The scientists discovered that the bacteria species called Halomonas, which grows in seawater, makes for an easy and viable microbial chassis that can be engineered to make high value compounds. The utility of such synthetic biology platforms is to make chemicals, which can be exploited as precursors for jet fuel. The process used to obtain the jet fuel is clean, cheap and primary resources for this system (i.e., seawater, sugar) are abundant in nature. The process is akin to the method employed to brew beer, using microbes to consume sugars/starches (e.g., food waste) as an energy source.
The genius behind this approach is how scientists can re-engineer the microbe’s genome to change its metabolism and create different types of high value chemical compounds, when normally we rely on extracting crude oil from the ground prior to synthetic chemistry processing to make valuable chemical compounds, a process that is non-sustainable and may require a lot of energy. Dr. Benjamin Harvey, Senior Scientist at China Lake’s Naval Air Warfare Center, has worked on converting biological precursors to relevant jet fuels; in fact, Dr. Harvey has perfected the system and now looks to leverage this collaboration for exactly this purpose.
“Effective biofuels strategies require economic production of fuels derived from a robust microbial host on a very large scale, cultivated on renewable waste biomass or industrial waste streams, with minimal downstream processing and avoids use of fresh water. With Halomonas these requirements can be met, minimizing capital and operational expenditure in the production of these next generation biofuels”, says Professor Nigel Scrutton, Director of MIB.
Also of interest for The University of Manchester is the applicability of this process to diverse industries, specifically those that rely on crude oil to generate a wide array of products, like cosmetics, fragrances and flavors.

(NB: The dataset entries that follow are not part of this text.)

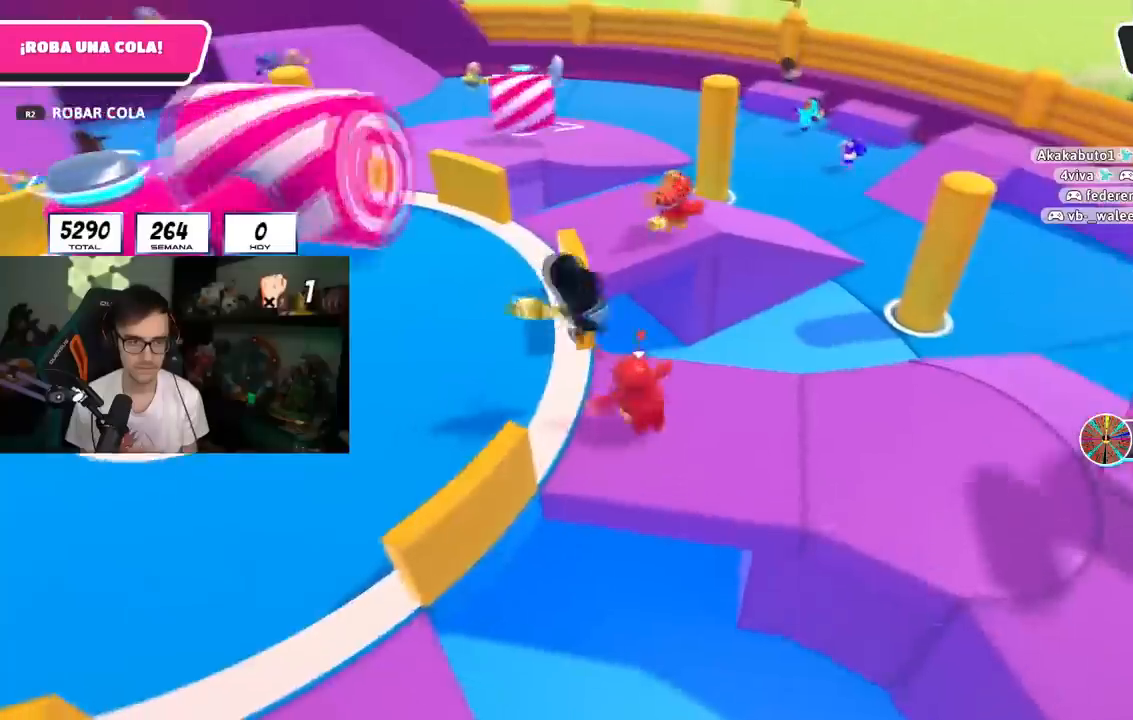
{"buttons": [], "left_stick": "down", "right_stick": "left", "events": [[34, "left_stick", "down-right"], [117, "R2", "down"], [117, "left_stick", "up-right"], [167, "left_stick", "up"], [367, "left_stick", "down-left"], [434, "R2", "up"], [434, "right_stick", "left"], [467, "left_stick", "down"]]}
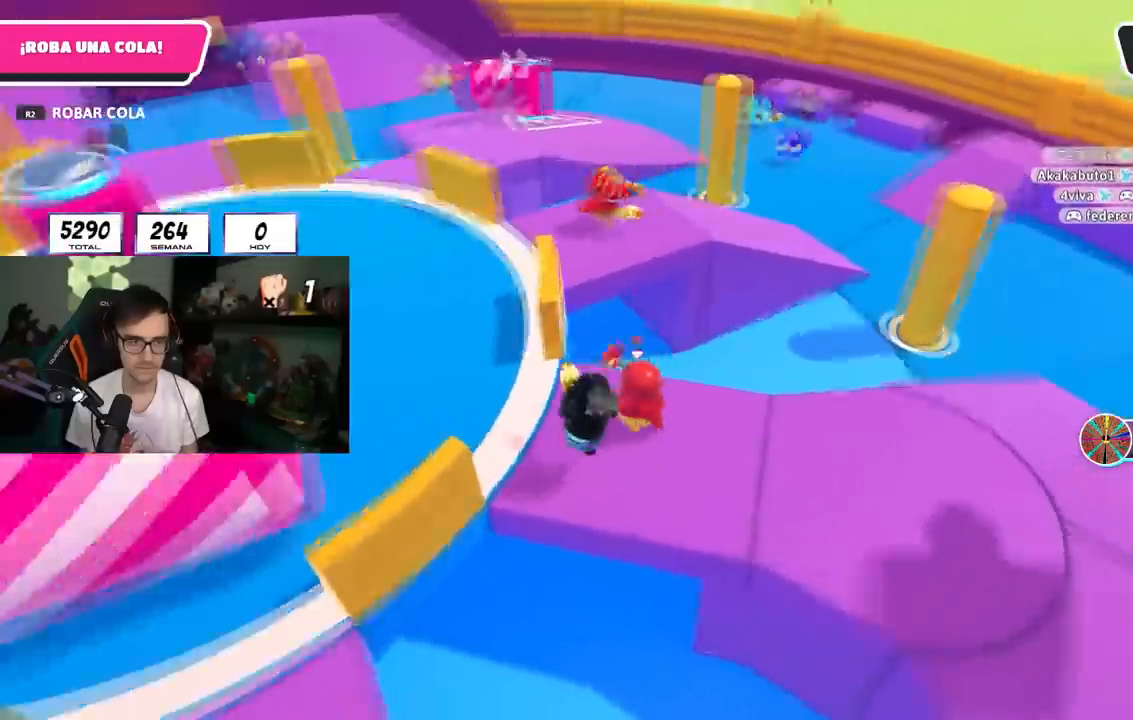
{"buttons": [], "left_stick": "down-right", "right_stick": "down", "events": [[50, "R1", "down"], [50, "R2", "down"], [83, "right_stick", "center"], [150, "left_stick", "down-left"], [283, "R1", "up"], [300, "R2", "up"], [417, "right_stick", "down-left"], [433, "left_stick", "down-right"], [484, "right_stick", "down"]]}
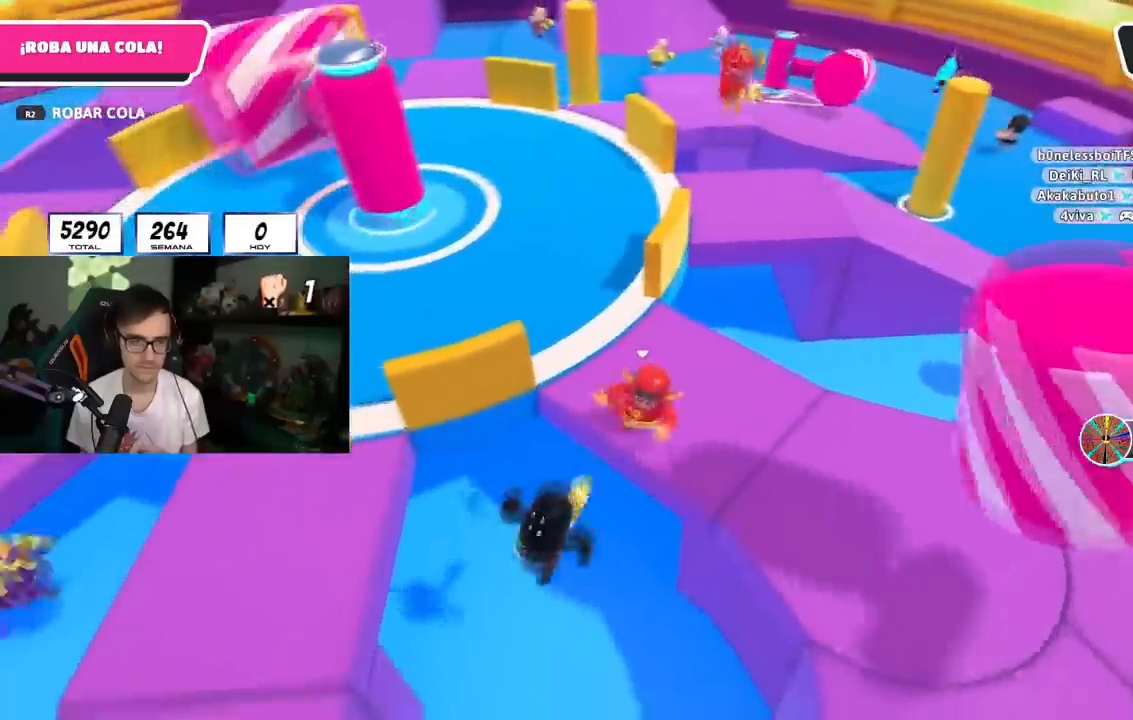
{"buttons": [], "left_stick": "down-left", "right_stick": "down-left", "events": [[100, "left_stick", "down-left"], [301, "right_stick", "down-left"]]}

“If you think about rosehip oil extraction; you need to plant hundreds of acres of flowers and then collect the flowers, squeeze the oil from the rose petals to process minute amounts for making the fragrance. It is economically very expensive, land and resource intensive, subject to the climate for harvesting, when those resources could instead be employed for more sustainable agriculture”, states Patrick Rose, Science Director for ONR Global in London.
“It is possible to replicate the exact same molecules we harvest from crops to make high value compounds by exploiting this biological process: taking the genes out of the plant and inserting the information into bacteria. With this engineering feat, there is no dependence on environmental factors and an increased level of reliability in the product”, concludes Rose.
Although the chemical industry has improved its chemical synthesis processes during the past century, there are environmental and economic concerns to the way chemistry is still performed. Engineering bacteria to replicate the same processes can be significantly more sustainable, reduce waste streams, limits the production of toxic byproducts, and is not dependent on non-sustainable resources such as crude oil. What is unique about this platform developed by The University of Manchester group is that the bacteria grow in seawater. The management of the system and its durability are also game changers, with a very long life span for continuous production.
“Biotechnology allows us to harness the exquisite selectivity of nature to efficiently produce complex chemicals, often using temperatures and pressures lower than in traditional organic synthesis. This can result in fewer by-products and contaminants (i.e. trace metals from catalysts), thereby simplifying purification and lowering costs. In the case of the jet fuel intermediates we are bio-producing, they are chemically identical to petrochemical derived molecules, and will be able to ‘drop-in’ to processes developed at China Lake”, reveals Dr. Kirk Malone, Director of Commercialisation of MIB.
The research could be groundbreaking news for the wider biofuels industry. Unlike the biofuels we know today, which are dependent on agricultural land to produce corn and sugar beets, bio-production in seawater would avoid ethical concerns of “fuel vs food”. Moreover, the final products would be identical to today’s fuels, allowing automobiles to maintain the same high performance standards without having to redesign the engine to consume lower quality fuels.
Synthetic biology is taking engineering principles and applying them to biology; an interdisciplinary field in constant search of the next revolutionary discovery.
ONR Global sponsors scientific efforts outside of the U.S., working with scientists and partners worldwide to discover and advance naval capabilities.